__WORK TASK__
Track down every line below that holds "between" and copy it.

__EXERCISE MATERIALS__
....

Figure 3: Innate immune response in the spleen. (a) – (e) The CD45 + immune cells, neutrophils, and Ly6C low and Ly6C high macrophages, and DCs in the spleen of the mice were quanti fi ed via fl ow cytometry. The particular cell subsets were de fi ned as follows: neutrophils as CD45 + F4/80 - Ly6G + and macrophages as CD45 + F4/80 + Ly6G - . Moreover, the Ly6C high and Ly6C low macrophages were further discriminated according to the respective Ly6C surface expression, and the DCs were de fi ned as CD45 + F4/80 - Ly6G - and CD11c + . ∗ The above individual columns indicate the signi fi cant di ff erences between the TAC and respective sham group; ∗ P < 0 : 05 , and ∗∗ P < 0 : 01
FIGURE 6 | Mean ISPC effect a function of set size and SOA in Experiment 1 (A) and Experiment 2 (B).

....

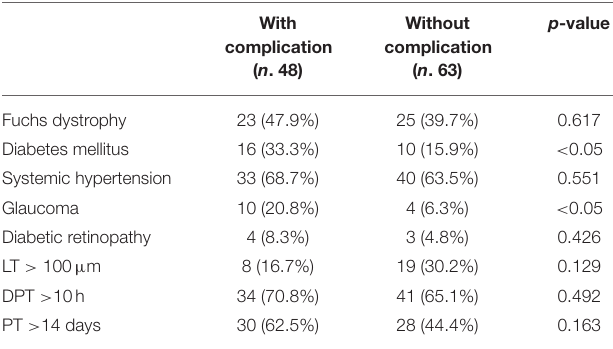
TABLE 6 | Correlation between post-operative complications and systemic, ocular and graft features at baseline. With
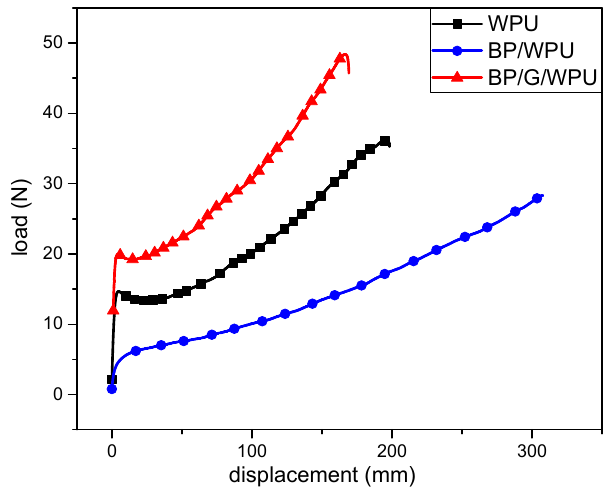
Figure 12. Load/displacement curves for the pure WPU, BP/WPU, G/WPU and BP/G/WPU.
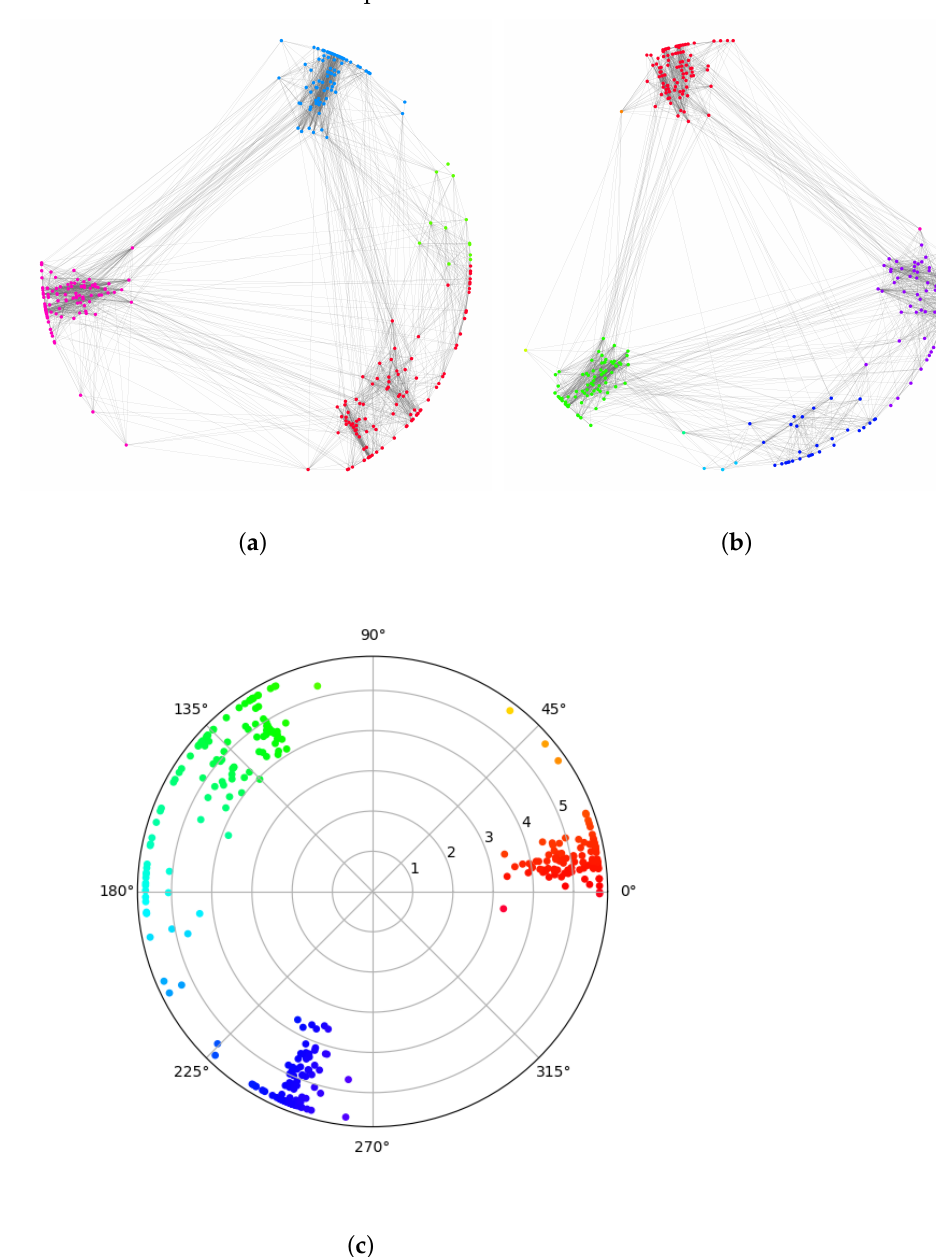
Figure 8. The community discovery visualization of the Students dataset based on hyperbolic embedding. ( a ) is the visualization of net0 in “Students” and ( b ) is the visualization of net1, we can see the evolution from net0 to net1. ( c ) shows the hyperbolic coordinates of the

....

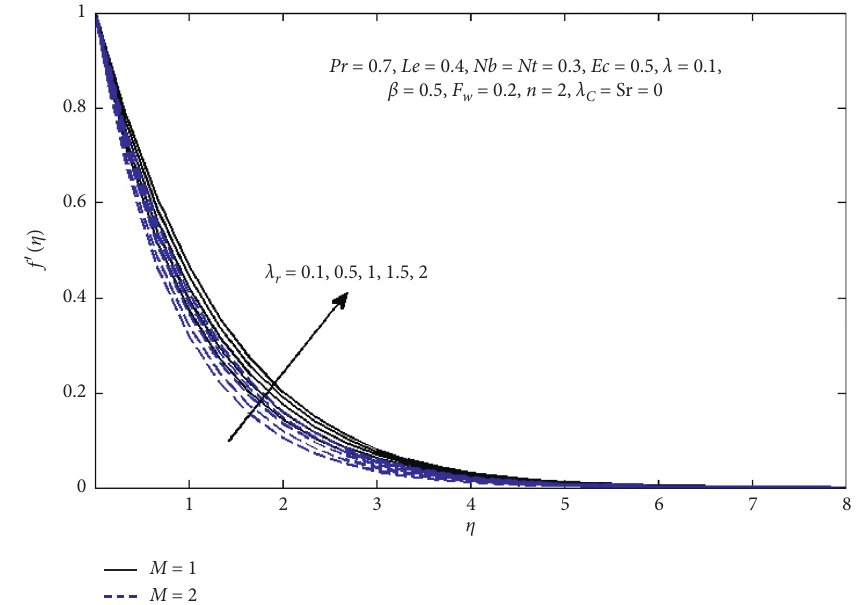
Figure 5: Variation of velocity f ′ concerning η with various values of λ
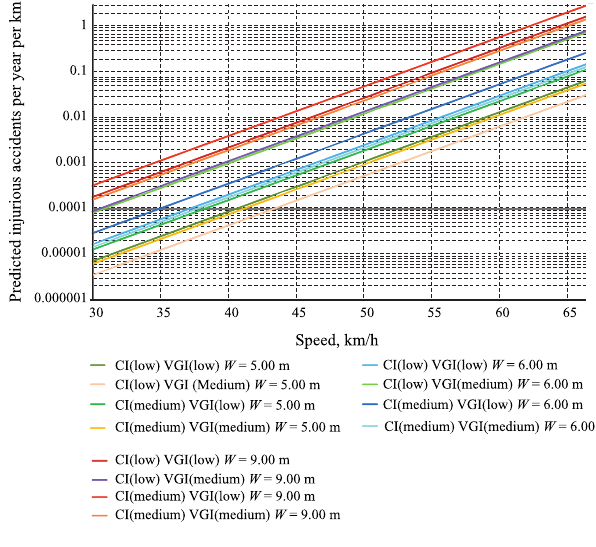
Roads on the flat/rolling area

....

__WRITTEN SOLUTION__
Figure 3: Innate immune response in the spleen. (a) – (e) The CD45 + immune cells, neutrophils, and Ly6C low and Ly6C high macrophages, and DCs in the spleen of the mice were quanti fi ed via fl ow cytometry. The particular cell subsets were de fi ned as follows: neutrophils as CD45 + F4/80 - Ly6G + and macrophages as CD45 + F4/80 + Ly6G - . Moreover, the Ly6C high and Ly6C low macrophages were further discriminated according to the respective Ly6C surface expression, and the DCs were de fi ned as CD45 + F4/80 - Ly6G - and CD11c + . ∗ The above individual columns indicate the signi fi cant di ff erences between the TAC and respective sham group; ∗ P < 0 : 05 , and ∗∗ P < 0 : 01
TABLE 6 | Correlation between post-operative complications and systemic, ocular and graft features at baseline. With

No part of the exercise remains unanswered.